*** Supplied data ***

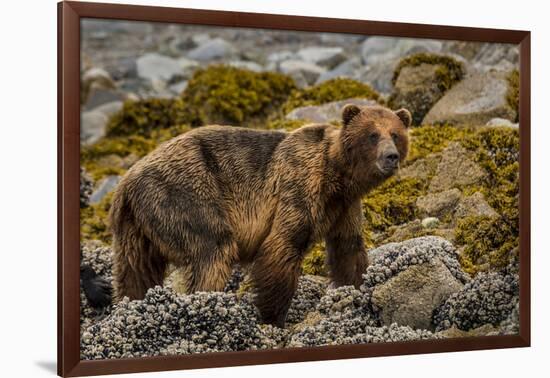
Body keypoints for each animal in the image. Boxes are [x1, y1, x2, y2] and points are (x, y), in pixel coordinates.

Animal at [110, 105, 412, 326]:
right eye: (372, 135)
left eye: (395, 134)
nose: (390, 156)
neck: (337, 176)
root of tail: (126, 184)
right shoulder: (299, 188)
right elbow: (282, 247)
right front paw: (273, 317)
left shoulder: (343, 208)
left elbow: (348, 250)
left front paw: (359, 291)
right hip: (186, 194)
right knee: (213, 251)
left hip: (135, 229)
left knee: (136, 272)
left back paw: (130, 305)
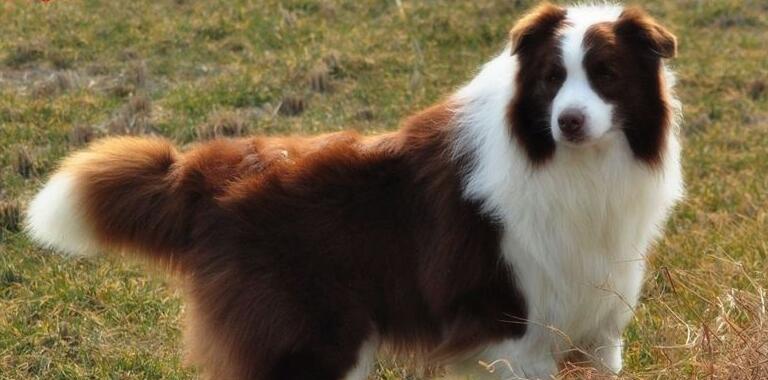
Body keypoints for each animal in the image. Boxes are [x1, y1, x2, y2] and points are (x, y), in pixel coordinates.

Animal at [25, 3, 684, 380]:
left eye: (606, 75)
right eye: (551, 79)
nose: (568, 122)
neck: (574, 167)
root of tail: (208, 172)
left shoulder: (597, 334)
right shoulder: (515, 334)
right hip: (313, 344)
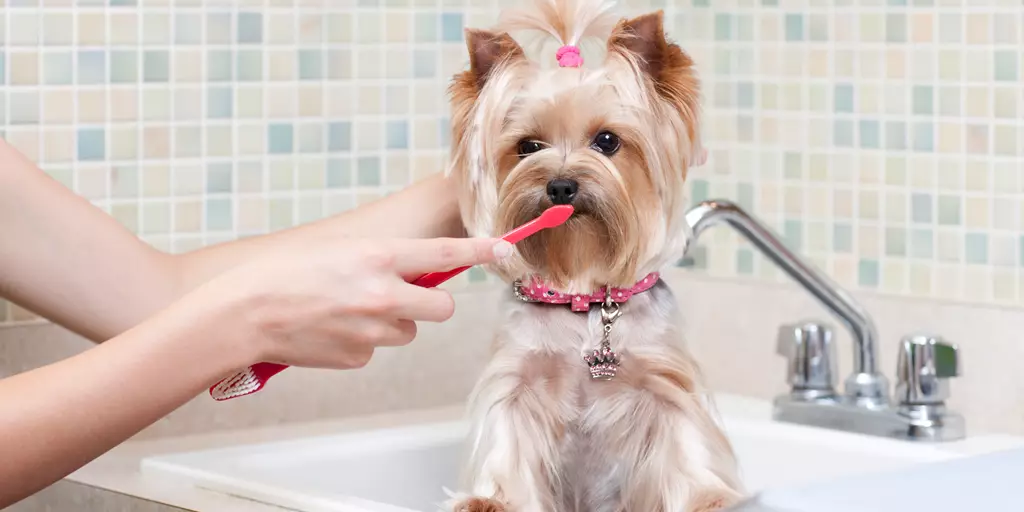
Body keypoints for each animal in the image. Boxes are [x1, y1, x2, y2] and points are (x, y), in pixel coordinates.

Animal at [444, 2, 741, 509]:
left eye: (607, 141)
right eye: (527, 147)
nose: (561, 185)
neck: (581, 298)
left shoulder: (664, 380)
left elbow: (684, 442)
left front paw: (709, 497)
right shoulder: (516, 379)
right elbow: (507, 438)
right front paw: (491, 499)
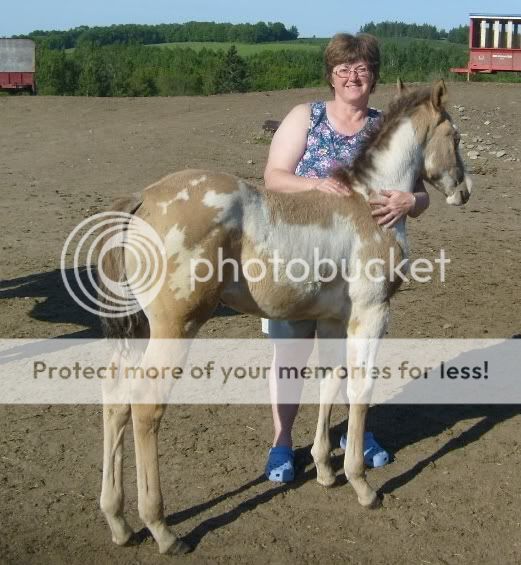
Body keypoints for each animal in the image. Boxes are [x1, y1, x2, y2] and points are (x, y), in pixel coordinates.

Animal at [97, 81, 472, 552]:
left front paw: (326, 471)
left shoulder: (333, 321)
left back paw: (118, 522)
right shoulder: (372, 312)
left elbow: (331, 383)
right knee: (145, 404)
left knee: (115, 397)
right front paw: (362, 485)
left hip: (141, 329)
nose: (465, 190)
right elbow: (361, 388)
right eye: (454, 136)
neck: (368, 205)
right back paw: (163, 530)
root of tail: (142, 200)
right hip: (175, 328)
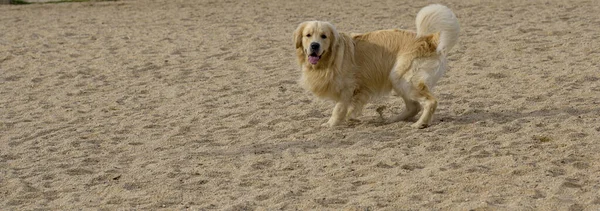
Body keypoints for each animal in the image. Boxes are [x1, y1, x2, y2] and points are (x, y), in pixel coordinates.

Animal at [294, 3, 460, 129]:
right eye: (308, 35)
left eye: (324, 36)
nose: (314, 46)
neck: (331, 59)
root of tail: (429, 39)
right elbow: (352, 107)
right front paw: (351, 117)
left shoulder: (348, 88)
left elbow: (339, 108)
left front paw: (331, 124)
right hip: (397, 80)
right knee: (414, 106)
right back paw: (392, 120)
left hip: (405, 79)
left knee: (430, 102)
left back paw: (420, 124)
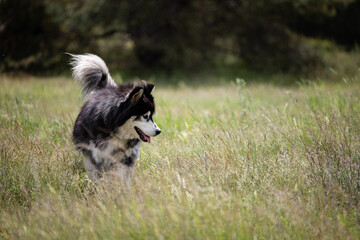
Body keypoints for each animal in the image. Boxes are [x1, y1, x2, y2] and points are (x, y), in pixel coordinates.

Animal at [69, 53, 162, 183]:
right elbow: (97, 177)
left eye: (152, 116)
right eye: (145, 116)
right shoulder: (95, 155)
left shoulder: (124, 158)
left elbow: (120, 176)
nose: (159, 131)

*** End of Supplied data ***

**Task goal**
Retype all entries exactly, without the images.

**Task result**
Body keypoints for each animal in the image. Boxes are [x1, y1, x2, y2] and points are (x, y), in pixel coordinates.

Animal at [110, 105, 412, 326]:
right eye: (372, 135)
left eye: (395, 134)
nose: (390, 156)
neck: (337, 176)
root of tail: (126, 184)
right shoulder: (299, 188)
right elbow: (282, 247)
right front paw: (273, 317)
left shoulder: (343, 208)
left elbow: (348, 250)
left front paw: (359, 291)
right hip: (186, 194)
right knee: (213, 251)
left hip: (135, 229)
left knee: (136, 272)
left back paw: (130, 305)
Body keypoints for each animal in the image. Boxes are [x1, y1, x2, y2] and points are (x, y), in pixel coordinates.

Animal at [25, 3, 684, 380]:
left eye: (606, 75)
right eye: (551, 79)
nose: (568, 122)
neck: (574, 167)
root of tail: (208, 172)
left shoulder: (597, 334)
right shoulder: (515, 334)
right hip: (313, 344)
Body keypoints for each animal in the image. Boxes are [x1, y1, x2, y2] and points are (x, y), in pixel coordinates.

Animal at [444, 2, 741, 509]:
left eye: (607, 141)
right eye: (527, 147)
nose: (561, 185)
neck: (581, 298)
left shoulder: (664, 380)
left elbow: (684, 442)
left front paw: (709, 497)
right shoulder: (516, 379)
right elbow: (507, 438)
right front paw: (491, 499)
Body keypoints for each animal in the image. Boxes are [x1, y1, x2, y2] and points are (x, y), in pixel coordinates.

Animal at [97, 81, 472, 552]:
left front paw: (326, 471)
left shoulder: (333, 321)
left back paw: (118, 522)
right shoulder: (372, 312)
left elbow: (331, 383)
right knee: (145, 404)
left knee: (115, 397)
right front paw: (362, 485)
left hip: (141, 329)
nose: (465, 190)
right elbow: (361, 388)
right eye: (454, 136)
neck: (368, 205)
right back paw: (163, 530)
root of tail: (142, 200)
right hip: (175, 328)
Body keypoints for each animal in the image. Boxes are [x1, y1, x2, y2] and points are (x, y), in pixel coordinates.

Animal at [294, 3, 460, 129]:
right eye: (308, 35)
left eye: (324, 36)
nose: (314, 46)
neck: (331, 59)
root of tail: (429, 39)
right elbow: (352, 107)
right front paw: (351, 117)
left shoulder: (348, 88)
left elbow: (339, 108)
left front paw: (331, 124)
right hip: (397, 80)
right knee: (414, 106)
right back paw: (392, 120)
left hip: (405, 79)
left knee: (430, 102)
left back paw: (420, 124)
Body keypoints for each animal in the image. Boxes are [x1, y1, x2, y2] and points are (x, y), in pixel coordinates.

Animal at [69, 53, 162, 183]:
right elbow: (97, 177)
left eye: (152, 116)
right eye: (145, 116)
right shoulder: (95, 155)
left shoulder: (124, 158)
left elbow: (120, 176)
nose: (159, 131)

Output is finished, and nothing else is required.